I would argue that NK has already launched a preemptive attack towards one of our allies multiple times,and that Trump has already show restraint but as I said, that is a debate for another thread.

https://www.cnbc.com/2017/07/03/north-k ... ports.html
I don't think you know what "preemptive attack" means. To be more exact, it is the word "attack" that seems to have you confused. A missile falling innocently into an ocean is not an attack. The US does war games all the time in which missiles are fired, and that's apparently OK with you. If tiny little sovereign country of North Korea does it, it's bad? If you're going to let the propaganda that passes for news upset you so much, perhaps you should take a break. What you are describing is not real-world or plausible. It is posturing for the Military Industrial Complex to have an excuse to kill more brown people. Look at the pattern. We couldn't attack Saddam until he was brutally savaged in the media. Same with Qaddafi. Same with Assad.

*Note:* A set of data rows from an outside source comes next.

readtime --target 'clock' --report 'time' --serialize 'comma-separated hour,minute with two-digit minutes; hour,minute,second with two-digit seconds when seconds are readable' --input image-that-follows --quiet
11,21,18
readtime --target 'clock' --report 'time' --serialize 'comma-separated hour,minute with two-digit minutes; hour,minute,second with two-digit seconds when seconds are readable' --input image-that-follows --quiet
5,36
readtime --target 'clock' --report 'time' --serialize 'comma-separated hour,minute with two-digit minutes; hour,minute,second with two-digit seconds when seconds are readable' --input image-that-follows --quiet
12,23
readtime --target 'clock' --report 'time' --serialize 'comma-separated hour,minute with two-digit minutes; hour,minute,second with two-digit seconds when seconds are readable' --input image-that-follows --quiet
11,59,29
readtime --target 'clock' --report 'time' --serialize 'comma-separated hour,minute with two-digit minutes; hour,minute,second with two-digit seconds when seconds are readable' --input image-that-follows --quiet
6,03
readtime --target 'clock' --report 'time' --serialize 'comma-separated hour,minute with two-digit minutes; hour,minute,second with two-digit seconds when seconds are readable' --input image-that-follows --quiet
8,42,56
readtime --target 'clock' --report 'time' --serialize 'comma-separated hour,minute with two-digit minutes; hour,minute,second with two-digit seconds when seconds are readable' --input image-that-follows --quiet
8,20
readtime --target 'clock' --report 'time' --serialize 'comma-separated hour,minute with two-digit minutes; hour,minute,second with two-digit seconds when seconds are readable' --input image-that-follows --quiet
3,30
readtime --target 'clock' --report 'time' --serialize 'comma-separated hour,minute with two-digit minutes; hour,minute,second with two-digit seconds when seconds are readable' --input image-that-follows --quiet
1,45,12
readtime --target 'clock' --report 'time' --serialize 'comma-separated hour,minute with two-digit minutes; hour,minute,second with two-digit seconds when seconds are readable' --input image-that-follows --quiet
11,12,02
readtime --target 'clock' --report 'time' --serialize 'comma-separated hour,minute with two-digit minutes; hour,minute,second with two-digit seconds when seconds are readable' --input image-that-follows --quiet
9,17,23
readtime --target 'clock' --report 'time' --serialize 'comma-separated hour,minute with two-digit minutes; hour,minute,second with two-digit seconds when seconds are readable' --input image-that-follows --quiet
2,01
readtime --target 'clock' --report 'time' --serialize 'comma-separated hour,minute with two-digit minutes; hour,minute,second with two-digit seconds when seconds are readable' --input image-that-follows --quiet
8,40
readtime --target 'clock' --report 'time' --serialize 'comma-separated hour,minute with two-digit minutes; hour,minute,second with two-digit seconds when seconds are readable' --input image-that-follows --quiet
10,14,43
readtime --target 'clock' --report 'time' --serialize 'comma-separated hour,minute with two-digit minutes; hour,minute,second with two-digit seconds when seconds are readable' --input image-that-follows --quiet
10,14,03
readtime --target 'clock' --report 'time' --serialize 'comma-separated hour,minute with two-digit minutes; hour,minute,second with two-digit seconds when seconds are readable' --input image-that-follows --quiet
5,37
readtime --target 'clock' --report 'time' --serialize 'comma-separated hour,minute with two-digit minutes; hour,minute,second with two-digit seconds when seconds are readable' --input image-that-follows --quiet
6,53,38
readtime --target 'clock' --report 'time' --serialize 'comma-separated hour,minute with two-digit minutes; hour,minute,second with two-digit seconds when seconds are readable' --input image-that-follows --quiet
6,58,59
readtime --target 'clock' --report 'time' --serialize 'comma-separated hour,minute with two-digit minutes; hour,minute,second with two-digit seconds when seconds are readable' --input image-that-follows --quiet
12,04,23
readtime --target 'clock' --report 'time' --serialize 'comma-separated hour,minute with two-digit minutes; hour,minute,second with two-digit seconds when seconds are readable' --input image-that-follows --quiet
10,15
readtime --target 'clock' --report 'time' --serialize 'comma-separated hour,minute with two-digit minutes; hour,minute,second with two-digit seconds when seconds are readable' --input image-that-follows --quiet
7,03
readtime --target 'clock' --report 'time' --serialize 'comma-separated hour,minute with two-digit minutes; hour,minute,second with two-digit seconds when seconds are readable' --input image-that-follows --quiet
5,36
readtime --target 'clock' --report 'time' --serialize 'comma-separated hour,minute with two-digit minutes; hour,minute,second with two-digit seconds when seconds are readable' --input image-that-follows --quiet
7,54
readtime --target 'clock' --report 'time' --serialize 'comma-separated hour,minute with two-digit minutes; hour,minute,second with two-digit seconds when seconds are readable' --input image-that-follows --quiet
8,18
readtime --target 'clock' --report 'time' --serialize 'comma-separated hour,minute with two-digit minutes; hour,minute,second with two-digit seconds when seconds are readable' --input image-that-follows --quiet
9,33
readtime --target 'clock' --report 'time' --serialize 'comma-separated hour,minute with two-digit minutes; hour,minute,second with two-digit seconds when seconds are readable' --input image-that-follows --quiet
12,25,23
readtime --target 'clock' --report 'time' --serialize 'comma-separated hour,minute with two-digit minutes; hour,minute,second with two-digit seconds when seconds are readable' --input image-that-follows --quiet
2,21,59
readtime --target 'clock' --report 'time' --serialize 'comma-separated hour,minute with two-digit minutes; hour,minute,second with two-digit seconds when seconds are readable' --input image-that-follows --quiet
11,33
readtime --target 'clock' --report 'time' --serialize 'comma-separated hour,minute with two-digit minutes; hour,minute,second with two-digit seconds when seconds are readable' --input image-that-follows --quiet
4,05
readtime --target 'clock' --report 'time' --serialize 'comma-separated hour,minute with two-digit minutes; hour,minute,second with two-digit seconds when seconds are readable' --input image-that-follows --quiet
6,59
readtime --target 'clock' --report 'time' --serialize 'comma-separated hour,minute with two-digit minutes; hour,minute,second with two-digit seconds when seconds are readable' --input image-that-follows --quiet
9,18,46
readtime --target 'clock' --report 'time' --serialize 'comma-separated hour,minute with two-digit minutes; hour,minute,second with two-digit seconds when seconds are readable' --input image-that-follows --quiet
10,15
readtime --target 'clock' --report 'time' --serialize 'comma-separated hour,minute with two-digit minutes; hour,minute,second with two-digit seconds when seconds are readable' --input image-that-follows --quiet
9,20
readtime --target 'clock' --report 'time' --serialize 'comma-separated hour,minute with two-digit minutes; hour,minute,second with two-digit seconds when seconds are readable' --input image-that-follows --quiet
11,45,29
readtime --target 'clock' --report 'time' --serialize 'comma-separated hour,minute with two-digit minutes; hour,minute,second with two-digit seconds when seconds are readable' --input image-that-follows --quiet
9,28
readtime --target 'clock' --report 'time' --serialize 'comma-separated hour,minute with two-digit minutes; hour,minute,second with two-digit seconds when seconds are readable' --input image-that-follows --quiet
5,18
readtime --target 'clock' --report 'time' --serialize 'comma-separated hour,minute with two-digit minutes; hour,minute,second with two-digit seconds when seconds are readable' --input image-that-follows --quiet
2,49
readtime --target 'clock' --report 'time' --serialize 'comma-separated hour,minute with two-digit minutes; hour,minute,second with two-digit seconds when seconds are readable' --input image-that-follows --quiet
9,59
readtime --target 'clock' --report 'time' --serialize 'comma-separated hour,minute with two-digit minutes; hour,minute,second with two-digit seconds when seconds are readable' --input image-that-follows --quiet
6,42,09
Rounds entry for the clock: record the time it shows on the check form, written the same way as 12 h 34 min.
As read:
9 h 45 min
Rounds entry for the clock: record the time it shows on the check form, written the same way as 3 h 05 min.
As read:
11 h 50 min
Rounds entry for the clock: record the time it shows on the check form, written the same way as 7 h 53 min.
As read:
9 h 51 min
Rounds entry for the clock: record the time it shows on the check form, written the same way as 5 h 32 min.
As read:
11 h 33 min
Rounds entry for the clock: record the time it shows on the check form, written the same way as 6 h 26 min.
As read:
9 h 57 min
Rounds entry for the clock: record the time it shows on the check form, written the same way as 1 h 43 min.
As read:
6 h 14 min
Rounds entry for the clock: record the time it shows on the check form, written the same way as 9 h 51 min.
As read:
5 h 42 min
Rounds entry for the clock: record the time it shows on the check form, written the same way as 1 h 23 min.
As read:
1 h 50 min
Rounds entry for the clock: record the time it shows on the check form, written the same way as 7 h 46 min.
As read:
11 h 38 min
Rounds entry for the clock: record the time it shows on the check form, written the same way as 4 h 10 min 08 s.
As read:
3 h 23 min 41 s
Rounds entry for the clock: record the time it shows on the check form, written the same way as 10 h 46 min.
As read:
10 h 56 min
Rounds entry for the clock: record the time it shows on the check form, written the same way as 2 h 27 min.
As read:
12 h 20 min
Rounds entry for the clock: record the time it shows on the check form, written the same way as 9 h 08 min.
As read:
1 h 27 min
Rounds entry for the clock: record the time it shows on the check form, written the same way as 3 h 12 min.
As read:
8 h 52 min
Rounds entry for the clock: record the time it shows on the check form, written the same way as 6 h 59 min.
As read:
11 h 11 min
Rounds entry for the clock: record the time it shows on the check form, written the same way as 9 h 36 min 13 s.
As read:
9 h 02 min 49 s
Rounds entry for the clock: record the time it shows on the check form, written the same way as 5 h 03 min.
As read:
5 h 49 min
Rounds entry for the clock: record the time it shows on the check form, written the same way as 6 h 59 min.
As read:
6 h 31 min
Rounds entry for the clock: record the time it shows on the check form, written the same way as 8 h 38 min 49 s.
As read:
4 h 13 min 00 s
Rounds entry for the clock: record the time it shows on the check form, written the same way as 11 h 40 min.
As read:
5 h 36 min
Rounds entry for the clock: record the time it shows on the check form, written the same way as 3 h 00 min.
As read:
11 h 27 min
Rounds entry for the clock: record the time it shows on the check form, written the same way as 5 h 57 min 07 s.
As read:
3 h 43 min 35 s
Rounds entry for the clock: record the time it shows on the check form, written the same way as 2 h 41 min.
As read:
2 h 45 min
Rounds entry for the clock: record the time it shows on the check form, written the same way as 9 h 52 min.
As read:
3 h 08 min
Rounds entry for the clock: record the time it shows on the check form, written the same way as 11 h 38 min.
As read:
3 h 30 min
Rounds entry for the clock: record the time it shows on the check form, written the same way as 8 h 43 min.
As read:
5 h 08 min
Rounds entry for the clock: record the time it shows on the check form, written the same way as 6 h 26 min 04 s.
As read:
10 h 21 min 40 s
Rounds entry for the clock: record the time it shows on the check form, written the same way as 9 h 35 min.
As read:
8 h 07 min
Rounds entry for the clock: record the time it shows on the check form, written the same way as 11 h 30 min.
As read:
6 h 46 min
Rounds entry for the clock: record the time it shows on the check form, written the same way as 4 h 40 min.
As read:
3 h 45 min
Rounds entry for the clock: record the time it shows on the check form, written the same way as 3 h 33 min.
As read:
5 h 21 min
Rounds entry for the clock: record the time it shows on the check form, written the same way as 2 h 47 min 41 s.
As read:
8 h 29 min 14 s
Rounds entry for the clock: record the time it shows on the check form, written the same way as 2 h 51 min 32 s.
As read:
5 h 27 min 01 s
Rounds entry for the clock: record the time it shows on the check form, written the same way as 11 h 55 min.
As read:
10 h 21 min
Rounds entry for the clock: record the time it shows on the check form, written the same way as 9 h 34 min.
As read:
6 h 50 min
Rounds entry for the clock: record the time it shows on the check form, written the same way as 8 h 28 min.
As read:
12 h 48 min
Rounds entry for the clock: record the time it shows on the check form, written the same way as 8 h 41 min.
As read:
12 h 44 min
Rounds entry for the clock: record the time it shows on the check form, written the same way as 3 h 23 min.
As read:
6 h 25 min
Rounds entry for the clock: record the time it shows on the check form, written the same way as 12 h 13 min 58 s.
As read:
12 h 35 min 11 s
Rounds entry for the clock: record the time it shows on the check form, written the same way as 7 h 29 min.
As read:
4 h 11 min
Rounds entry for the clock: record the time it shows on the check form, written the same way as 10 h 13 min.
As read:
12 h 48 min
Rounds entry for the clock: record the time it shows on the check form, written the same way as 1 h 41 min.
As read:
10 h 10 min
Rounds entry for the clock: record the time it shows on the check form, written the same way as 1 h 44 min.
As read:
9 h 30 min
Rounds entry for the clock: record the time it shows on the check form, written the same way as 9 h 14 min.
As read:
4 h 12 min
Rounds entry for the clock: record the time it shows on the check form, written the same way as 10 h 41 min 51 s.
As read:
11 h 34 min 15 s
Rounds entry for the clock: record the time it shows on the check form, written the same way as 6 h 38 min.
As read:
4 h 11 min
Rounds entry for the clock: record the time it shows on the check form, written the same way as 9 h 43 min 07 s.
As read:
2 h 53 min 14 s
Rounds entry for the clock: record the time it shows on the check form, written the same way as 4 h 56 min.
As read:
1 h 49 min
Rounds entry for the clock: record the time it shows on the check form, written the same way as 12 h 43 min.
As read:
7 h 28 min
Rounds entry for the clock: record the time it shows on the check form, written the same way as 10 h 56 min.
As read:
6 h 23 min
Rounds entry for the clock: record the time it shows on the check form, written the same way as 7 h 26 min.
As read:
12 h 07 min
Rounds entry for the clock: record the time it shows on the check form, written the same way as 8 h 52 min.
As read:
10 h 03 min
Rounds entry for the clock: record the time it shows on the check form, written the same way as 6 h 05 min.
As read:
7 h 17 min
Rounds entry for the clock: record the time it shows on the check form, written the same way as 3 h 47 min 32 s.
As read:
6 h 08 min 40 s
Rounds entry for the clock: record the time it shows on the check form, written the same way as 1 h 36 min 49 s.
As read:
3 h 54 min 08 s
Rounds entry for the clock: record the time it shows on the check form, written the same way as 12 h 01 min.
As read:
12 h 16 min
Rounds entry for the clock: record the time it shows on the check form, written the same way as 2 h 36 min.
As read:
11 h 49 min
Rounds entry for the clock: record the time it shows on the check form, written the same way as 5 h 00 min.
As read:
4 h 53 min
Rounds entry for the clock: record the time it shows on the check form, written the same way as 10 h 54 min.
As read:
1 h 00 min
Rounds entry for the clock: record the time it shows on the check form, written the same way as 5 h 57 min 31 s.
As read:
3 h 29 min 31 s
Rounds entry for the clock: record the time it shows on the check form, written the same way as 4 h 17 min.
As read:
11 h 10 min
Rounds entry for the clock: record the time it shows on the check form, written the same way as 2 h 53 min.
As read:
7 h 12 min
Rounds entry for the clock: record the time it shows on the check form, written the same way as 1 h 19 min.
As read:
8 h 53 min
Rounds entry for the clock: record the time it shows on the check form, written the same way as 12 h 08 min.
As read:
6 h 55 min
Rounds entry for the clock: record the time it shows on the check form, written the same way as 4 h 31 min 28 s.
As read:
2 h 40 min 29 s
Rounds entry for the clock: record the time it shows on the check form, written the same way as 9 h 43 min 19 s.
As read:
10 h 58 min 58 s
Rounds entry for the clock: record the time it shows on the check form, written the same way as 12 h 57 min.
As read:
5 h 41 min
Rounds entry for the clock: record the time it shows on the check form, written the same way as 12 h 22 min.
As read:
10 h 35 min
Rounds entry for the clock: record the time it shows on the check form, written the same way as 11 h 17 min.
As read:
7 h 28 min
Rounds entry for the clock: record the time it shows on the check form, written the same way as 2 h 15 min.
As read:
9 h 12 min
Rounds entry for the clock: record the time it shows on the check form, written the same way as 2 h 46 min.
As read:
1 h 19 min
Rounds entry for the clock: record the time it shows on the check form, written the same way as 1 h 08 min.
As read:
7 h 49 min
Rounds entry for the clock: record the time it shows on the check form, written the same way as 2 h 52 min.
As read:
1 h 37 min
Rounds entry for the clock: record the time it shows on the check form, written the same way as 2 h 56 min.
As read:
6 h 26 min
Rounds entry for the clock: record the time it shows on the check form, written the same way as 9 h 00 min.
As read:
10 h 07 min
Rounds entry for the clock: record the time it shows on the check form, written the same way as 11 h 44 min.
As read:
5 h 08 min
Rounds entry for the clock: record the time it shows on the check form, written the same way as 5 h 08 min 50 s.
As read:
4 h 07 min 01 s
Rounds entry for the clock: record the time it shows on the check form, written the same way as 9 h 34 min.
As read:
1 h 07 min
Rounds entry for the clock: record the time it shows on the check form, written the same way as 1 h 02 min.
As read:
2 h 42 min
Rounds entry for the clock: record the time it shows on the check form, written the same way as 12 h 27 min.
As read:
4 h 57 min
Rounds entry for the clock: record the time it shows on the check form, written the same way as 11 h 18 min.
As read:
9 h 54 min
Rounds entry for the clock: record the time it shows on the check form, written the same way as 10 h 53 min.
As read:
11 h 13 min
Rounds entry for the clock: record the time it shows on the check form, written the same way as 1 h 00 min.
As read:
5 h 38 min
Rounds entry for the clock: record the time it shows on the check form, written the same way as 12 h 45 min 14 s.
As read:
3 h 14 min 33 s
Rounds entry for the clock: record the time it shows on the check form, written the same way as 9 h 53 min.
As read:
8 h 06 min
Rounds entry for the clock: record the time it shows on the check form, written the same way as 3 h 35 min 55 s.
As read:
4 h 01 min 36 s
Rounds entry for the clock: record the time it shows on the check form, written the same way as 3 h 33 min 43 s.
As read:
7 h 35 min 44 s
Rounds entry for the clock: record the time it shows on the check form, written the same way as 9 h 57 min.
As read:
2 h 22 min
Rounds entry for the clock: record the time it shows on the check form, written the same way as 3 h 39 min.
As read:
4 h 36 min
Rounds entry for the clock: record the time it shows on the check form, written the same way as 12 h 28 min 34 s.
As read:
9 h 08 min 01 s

Same with the "Nips" and "Krauts" in WW2. Don't be so easily manipulated. You're a child of the covenant and you have the most correct book on earth. Surely you can recognize that Ether 8 secret combinations have found the combination to getting you all riled up. However, if you just have to find scenarios in which to use the military and kill some people, why don't you wargame an attack on the Gadiantons in NYC and Washington, DC, and London?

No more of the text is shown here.